Records excerpted from a collection:

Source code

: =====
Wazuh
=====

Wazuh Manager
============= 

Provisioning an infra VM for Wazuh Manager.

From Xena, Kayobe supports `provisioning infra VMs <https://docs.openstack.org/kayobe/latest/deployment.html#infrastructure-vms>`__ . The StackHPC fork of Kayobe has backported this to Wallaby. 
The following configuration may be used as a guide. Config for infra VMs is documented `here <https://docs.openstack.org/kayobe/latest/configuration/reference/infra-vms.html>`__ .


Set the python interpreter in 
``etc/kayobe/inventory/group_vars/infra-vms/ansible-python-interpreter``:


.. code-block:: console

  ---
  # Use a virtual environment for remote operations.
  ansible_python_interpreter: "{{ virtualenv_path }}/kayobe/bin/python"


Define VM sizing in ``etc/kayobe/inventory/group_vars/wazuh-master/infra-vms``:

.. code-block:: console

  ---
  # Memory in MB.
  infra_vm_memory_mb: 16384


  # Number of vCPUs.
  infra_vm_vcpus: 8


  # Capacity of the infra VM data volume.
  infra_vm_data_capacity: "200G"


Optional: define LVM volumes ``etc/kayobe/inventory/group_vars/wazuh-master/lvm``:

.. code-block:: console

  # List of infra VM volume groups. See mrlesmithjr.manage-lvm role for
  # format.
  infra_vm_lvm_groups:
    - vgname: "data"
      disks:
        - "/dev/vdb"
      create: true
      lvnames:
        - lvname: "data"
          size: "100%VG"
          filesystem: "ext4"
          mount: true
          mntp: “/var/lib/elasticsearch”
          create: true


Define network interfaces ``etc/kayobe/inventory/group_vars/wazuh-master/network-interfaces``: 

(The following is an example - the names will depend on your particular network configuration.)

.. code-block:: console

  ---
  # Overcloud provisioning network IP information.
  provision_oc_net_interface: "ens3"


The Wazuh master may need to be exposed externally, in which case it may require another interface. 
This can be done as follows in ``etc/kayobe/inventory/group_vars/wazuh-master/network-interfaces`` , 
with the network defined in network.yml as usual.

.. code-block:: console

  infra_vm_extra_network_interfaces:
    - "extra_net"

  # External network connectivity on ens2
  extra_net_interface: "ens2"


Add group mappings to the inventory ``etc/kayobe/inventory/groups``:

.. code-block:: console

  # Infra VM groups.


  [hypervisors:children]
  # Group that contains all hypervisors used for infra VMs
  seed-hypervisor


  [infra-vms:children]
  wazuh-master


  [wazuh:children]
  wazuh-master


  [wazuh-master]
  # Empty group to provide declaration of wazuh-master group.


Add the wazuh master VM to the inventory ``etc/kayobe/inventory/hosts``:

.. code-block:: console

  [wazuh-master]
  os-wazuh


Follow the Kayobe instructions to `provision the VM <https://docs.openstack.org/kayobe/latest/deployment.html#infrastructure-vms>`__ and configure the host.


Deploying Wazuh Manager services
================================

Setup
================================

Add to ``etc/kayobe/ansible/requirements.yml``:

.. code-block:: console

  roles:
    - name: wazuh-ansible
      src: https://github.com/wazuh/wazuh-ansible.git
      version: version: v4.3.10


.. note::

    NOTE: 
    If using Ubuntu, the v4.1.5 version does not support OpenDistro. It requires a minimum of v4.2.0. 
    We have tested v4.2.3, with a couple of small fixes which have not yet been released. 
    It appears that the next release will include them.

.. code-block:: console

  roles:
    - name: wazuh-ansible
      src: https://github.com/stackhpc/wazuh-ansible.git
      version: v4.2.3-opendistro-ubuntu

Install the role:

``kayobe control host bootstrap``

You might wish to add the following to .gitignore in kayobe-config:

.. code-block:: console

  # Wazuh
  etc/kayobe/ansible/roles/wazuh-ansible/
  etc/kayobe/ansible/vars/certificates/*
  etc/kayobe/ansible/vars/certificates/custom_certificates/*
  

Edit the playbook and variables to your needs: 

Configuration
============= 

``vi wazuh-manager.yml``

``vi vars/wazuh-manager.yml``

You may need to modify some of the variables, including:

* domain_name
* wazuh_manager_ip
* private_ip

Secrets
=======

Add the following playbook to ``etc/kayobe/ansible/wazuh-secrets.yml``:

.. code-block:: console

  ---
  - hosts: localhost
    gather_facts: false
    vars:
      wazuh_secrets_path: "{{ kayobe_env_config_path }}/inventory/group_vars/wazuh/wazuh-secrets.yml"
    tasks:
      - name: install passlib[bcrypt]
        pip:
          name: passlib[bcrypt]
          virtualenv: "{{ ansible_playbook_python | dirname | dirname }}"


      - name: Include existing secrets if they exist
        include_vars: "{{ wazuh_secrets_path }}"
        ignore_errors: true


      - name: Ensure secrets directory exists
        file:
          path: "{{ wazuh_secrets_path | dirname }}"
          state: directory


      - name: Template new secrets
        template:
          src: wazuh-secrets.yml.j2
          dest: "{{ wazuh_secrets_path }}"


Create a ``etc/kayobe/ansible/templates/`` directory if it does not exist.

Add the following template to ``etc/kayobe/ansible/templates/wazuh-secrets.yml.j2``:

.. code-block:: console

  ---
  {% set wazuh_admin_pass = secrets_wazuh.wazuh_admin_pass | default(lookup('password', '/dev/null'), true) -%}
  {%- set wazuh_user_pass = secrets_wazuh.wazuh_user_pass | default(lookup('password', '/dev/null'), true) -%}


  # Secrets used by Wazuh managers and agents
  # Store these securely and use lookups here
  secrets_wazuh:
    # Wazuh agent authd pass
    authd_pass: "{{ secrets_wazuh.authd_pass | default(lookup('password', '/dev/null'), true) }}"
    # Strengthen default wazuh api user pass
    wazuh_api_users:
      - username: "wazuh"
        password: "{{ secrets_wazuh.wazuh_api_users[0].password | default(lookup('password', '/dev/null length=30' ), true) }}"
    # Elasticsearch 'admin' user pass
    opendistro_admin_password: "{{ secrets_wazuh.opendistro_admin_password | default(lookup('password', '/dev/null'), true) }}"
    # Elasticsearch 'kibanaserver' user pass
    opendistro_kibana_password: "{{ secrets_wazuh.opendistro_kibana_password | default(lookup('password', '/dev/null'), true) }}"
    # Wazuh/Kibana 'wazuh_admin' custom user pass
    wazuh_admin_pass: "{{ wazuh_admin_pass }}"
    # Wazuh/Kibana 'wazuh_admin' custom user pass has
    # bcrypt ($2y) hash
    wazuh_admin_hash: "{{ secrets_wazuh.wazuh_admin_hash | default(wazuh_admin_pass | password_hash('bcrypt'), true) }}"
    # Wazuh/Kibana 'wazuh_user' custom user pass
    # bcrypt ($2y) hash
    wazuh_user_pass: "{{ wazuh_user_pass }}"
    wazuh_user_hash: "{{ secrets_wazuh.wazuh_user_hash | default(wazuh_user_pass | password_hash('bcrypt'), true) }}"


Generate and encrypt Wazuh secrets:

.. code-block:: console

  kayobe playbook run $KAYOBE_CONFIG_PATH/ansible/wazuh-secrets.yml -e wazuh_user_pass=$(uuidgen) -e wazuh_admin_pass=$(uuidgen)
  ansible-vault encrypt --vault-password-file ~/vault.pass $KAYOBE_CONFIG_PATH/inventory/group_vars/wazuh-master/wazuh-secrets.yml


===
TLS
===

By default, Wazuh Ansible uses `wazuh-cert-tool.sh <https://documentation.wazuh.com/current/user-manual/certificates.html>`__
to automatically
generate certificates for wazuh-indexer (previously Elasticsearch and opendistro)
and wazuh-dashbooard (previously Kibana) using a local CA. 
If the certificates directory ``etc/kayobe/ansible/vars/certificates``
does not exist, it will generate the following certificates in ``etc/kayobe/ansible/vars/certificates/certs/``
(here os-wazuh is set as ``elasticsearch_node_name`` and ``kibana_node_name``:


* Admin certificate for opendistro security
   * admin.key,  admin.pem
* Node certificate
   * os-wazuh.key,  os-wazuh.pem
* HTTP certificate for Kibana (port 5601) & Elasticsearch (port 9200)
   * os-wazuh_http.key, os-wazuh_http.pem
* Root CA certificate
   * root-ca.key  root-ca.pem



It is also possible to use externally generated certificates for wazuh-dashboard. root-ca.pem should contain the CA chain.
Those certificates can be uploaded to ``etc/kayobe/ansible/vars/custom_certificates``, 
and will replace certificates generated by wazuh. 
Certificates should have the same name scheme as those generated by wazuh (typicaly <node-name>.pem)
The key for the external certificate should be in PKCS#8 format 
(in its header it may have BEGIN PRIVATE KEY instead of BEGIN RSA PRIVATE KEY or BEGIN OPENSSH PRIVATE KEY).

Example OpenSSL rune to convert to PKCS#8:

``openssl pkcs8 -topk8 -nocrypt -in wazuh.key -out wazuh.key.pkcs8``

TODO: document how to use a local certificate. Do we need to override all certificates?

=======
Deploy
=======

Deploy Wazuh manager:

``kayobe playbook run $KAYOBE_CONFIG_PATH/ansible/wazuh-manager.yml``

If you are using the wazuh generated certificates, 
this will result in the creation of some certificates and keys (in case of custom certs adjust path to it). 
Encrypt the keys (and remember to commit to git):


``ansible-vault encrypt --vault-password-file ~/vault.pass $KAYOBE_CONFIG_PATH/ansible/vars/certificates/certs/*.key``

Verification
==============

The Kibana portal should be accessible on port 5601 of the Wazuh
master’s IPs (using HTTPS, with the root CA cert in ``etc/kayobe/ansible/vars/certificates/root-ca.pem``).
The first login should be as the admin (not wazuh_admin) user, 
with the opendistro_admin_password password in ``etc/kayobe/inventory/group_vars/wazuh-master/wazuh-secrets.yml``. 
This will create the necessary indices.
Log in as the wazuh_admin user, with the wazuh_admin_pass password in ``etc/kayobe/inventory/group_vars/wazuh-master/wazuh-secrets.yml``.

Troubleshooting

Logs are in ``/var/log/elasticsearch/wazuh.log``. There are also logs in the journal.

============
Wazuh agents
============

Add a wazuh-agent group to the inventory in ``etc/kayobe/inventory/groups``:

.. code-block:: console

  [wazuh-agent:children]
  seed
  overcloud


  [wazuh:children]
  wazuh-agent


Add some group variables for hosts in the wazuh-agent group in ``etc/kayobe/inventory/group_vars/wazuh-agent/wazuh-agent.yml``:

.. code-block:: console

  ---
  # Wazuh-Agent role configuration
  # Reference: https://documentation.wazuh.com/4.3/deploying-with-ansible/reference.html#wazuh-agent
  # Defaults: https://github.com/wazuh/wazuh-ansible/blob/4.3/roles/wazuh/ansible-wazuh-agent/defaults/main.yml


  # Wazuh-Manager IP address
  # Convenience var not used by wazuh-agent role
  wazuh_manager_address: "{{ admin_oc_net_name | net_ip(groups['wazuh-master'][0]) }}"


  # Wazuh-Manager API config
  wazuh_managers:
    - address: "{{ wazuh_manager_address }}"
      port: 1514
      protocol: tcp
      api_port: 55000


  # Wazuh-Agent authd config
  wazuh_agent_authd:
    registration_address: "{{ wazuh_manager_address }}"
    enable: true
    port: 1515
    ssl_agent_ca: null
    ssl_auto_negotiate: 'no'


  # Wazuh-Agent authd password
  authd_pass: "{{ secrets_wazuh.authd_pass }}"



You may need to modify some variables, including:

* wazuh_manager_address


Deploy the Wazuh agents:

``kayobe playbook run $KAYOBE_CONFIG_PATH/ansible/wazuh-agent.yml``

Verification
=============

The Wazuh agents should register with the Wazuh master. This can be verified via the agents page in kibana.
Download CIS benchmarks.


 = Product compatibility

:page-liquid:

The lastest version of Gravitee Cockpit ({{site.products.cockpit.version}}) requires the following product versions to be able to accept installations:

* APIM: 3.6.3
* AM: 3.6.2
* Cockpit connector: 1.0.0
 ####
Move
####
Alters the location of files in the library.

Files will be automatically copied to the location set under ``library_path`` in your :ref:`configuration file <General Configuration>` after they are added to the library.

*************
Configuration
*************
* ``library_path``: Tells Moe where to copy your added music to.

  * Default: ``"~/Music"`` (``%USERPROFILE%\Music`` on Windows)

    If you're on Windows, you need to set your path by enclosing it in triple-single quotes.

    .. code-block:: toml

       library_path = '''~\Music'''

DIRECTIONS: Read through the entries and count the lines where "variables" appears; respond with the number only.

TASK ANSWER: 4